* [EXERCICES ET CONSIGNES]:
- a) Dans le texte sur l’éthique éducative, recopiez le passage allant de « Christophe Point consacre » à « démocratique irrémédiablement ouvert. » en substituant « préoccupés » à « inquiets ».
- b) Répondez brièvement à ces questions sur le texte sur l’éthique éducative.
(i) Selon Philippe Foray, de quoi l’autonomie se distingue-t-elle ?
(ii) Avec quel penseur Christophe Point fait-il dialoguer Ogien ?
(iii) Dans le texte de Maxime Morsa, à quelle relation la relation éducative est-elle rapprochée ?
- c) Rédigez la suite du texte sur l’éthique éducative après sa dernière phrase.

* [TEXTE FOURNI]:
☆ ☆ ☆ ☆ ☆
Philippe Foray propose de resituer les débats autour du minimalisme et des recours que l’on peut y faire dans le domaine éducatif, dans le cadre des débats contemporains concernant le libéralisme politique. C’est en effet dans des démocraties libérales et pluralistes que le fait de faire de l’autonomie individuelle le but de l’éducation s’impose et prend tout son sens. L’autonomie, toutefois, se distingue de l’indépendance, et l’éthique éducative ne peut se penser hors des responsabilités et influences qu’implique la relation éducative elle-même. En outre, l’auteur montre qu’il est important de tenir compte des implications du capitalisme culturel comme mode de vie pour penser l’éducation aujourd’hui.

Christophe Point consacre sa contribution à faire dialoguer – à l’aune des défis démocratiques contemporains – Ogien et John Dewey sur le terrain de la philosophie morale de l’éducation. Sans nier qu’il existe des différences importantes entre leurs pensées respectives, l’auteur suggère qu’ils pourraient trouver à dialoguer de manière féconde autour d’une éthique éducative de l’hospitalité, qui pourrait s’entendre tout à la fois comme hospitalité envers soi-même, envers autrui et envers les savoirs. Une expérience de pensée sert de fil rouge à sa contribution : Ogien et Dewey travaillant dans la même école et se découvrant à la fois heureux de cette expérience et communément inquiets, comme ne peuvent que l’être des philosophes qui pensent l’avenir démocratique irrémédiablement ouvert.

Le texte de Maxime Morsa suggère un rapprochement entre la relation éducative et la relation de soin avec des personnes atteintes de maladie chronique, en cela qu’il s’agit d’y penser des processus d’autonomisation au long cours, respectueux de l’autonomie individuelle de droit de celles et ceux qu’il s’agit alors d’accompagner. Dans cette perspective, l’éthique minimale d’Ogien constitue une ressource précieuse et polymorphe pour contrer les risques de moralisme et de paternalisme pouvant être inhérents à chaque intervention d’éducation des patients et patientes.
☆ ☆ ☆ ☆ ☆
* [EXTRAIT DES DONNÉES]:

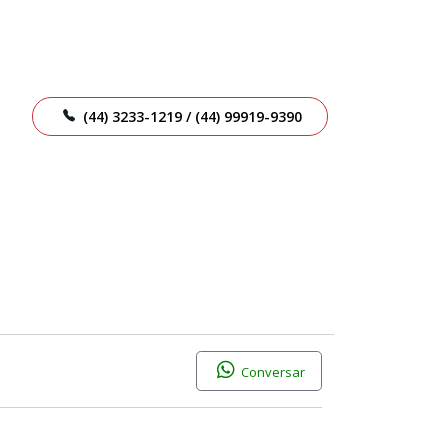
(44) 3233-1219 / (44) 99919-9390
Conversar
☆ ☆ ☆ ☆ ☆
* [RÉPONSES ATTENDUES]:
- a)
Christophe Point consacre sa contribution à faire dialoguer – à l’aune des défis démocratiques contemporains – Ogien et John Dewey sur le terrain de la philosophie morale de l’éducation. Sans nier qu’il existe des différences importantes entre leurs pensées respectives, l’auteur suggère qu’ils pourraient trouver à dialoguer de manière féconde autour d’une éthique éducative de l’hospitalité, qui pourrait s’entendre tout à la fois comme hospitalité envers soi-même, envers autrui et envers les savoirs. Une expérience de pensée sert de fil rouge à sa contribution : Ogien et Dewey travaillant dans la même école et se découvrant à la fois heureux de cette expérience et communément préoccupés, comme ne peuvent que l’être des philosophes qui pensent l’avenir démocratique irrémédiablement ouvert.

- b)
(i) De l’indépendance.
(ii) Avec John Dewey.
(iii) À la relation de soin avec des personnes atteintes de maladie chronique.

- c)
Partir des dimensions aporétiques du projet éducatif et de la pratique éducative pour peser à leur juste mesure les apports possibles d’Ogien dans le domaine de la philosophie de l’éducation (non sans ouvrir eux-mêmes sur d’autres interrogations), tel est le pari de Vincent Lorius au sein du présent dossier. Il identifie ainsi trois domaines où, exemplairement les paradoxes du projet éducatif autorisent l’action éducative : la sanction, l’orientation et la prise en charge de la difficulté scolaire. Trois concepts forts de la pensée d’Ogien – faiblesse de la volonté, principe de non-nuisance et supériorité des droits sur les valeurs – sont centralement mobilisés pour porter sur ces thèmes classiques de la philosophie de l’éducation un regard renouvelé.

La mise en dialogue des trois termes clés du numéro – éthique minimale, individualisme et éducation – constitue la pierre d’assise de l’ensemble de ces contributions, qui toutes poursuivent depuis un point de départ différent l’objectif de mobiliser aussi largement que possible les potentialités heuristiques des propositions minimalistes pour penser l’éducation à l’autonomie d’un individu de droit aujourd’hui.

En varia, Issaka Yameogo nous entraîne à la rencontre de l’intellectuel burkinabé Joseph Ki‑Zerbo. Éminent historien et politique engagé, ce dernier est l’auteur d’une oeuvre imposante où, comme la présente contribution en témoigne, les thématiques de la philosophie morale et politique de l’éducation ne sont jamais absentes. Explorant ce corpus, Yameogo oppose – en particulier sur le plan des rapports entre individu et société – l’éducation originelle africaine et l’école exogène héritée de la colonisation. Pour Ki‑Zerbo et sur fond de conviction panafricaniste, nulle autonomie effective de l’Afrique ne serait ainsi possible sans un passage à une école africaine endogène et intégrée.